Throughout her childhood Flaquer travelled with her father's zarzuela troupe across Central and South America.

Initially studying law, Flaquer later obtained a degree in psychology.

==Career==

In 1958, she started a column in the Guatemalan newspaper La Hora, entitled "Lo que otros callan" which she would later transfer over to La Nación in the years 1971 to 1980.

In 1979, Flaquer founded and chaired the first Human Rights Commission of Guatemala.

Flaquer was a member of the Guatemalan Journalists Association (Asociación de Periodistas de Guatemala).

==Attempted assassination==
In 1979, a car bomb was set off as she opened the door, injuring her hand and leaving her deaf in one ear.

==Disappearance==
On 16 October 1980, Irma attended her grandson's fourth birthday party. It was also believed to be a last farewell to her son Fernando, his wife, Mayra Rosales, and her grandson, Fernando, before she left for Nicaragua the next day.
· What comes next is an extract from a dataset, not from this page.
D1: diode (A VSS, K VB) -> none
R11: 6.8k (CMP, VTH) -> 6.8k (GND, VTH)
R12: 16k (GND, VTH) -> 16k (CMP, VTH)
While she and Fernando drove back to her apartment, they were stopped a block away from her apartment by two cars surrounding their car. Fernando was shot in the head and Irma cried out for a doctor for her son. She was grabbed and taken away. Her body has not been recovered and it is believed she was executed.

===Investigation===
On 11 March 1997, the Inter-American Press Society filed a petition with the Inter-American Commission on Human Rights, alleging that the Guatemalan State had violated the right to life, the right to a fair trial, the right to freedom of expression and the right to judicial protection.
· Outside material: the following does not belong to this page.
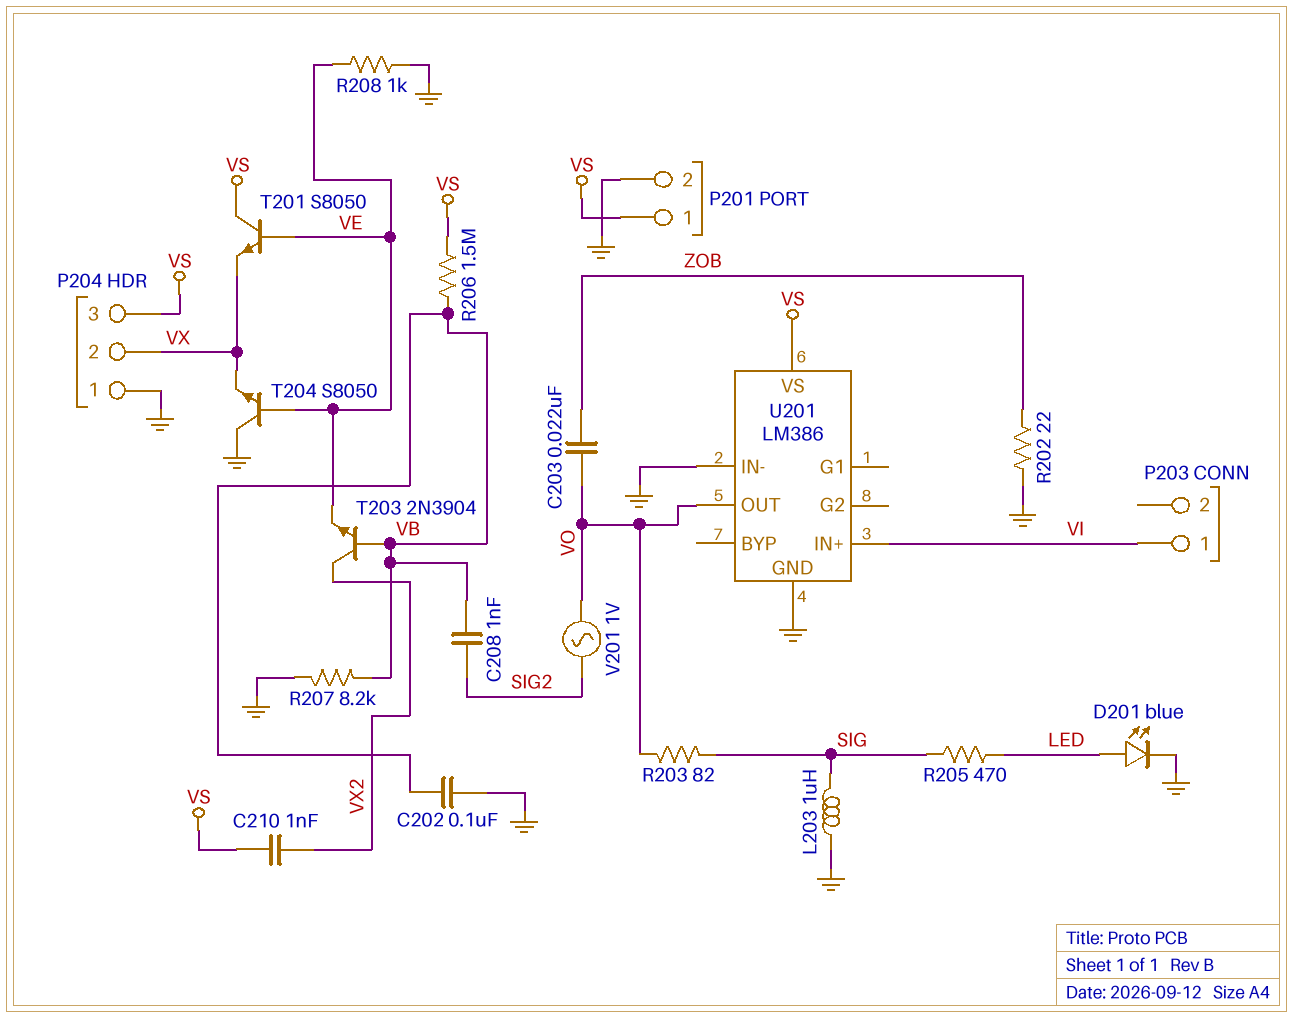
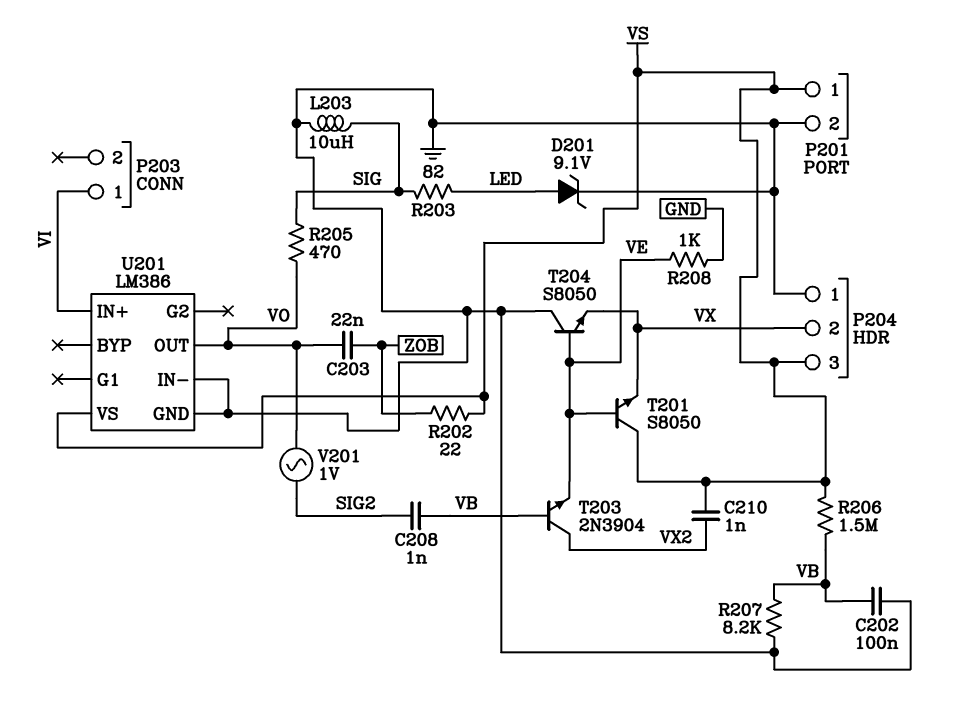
D201: LED blue (A LED, K GND) -> zener 9.1V (A LED, K GND)
L203: 1uH (GND, SIG) -> 10uH (GND, SIG)
R202: 22 (GND, ZOB) -> 22 (VS, ZOB)
R203: 82 (SIG, VO) -> 82 (LED, SIG)
R205: 470 (LED, SIG) -> 470 (SIG, VO)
The petition was transmitted to the Guatemalan State on 8 July 1997, which subsequently filed a response on 9 October 1997.

The investigation also led to the 2004 book Disappeared, A Journalist Silenced by June Carolyn Erlick.

==Personal life==
In November 1955, aged 17, Flaquer married Fernando Valle Avizpe with whom she had two sons. Flaquer and Valle later divorced in 1958.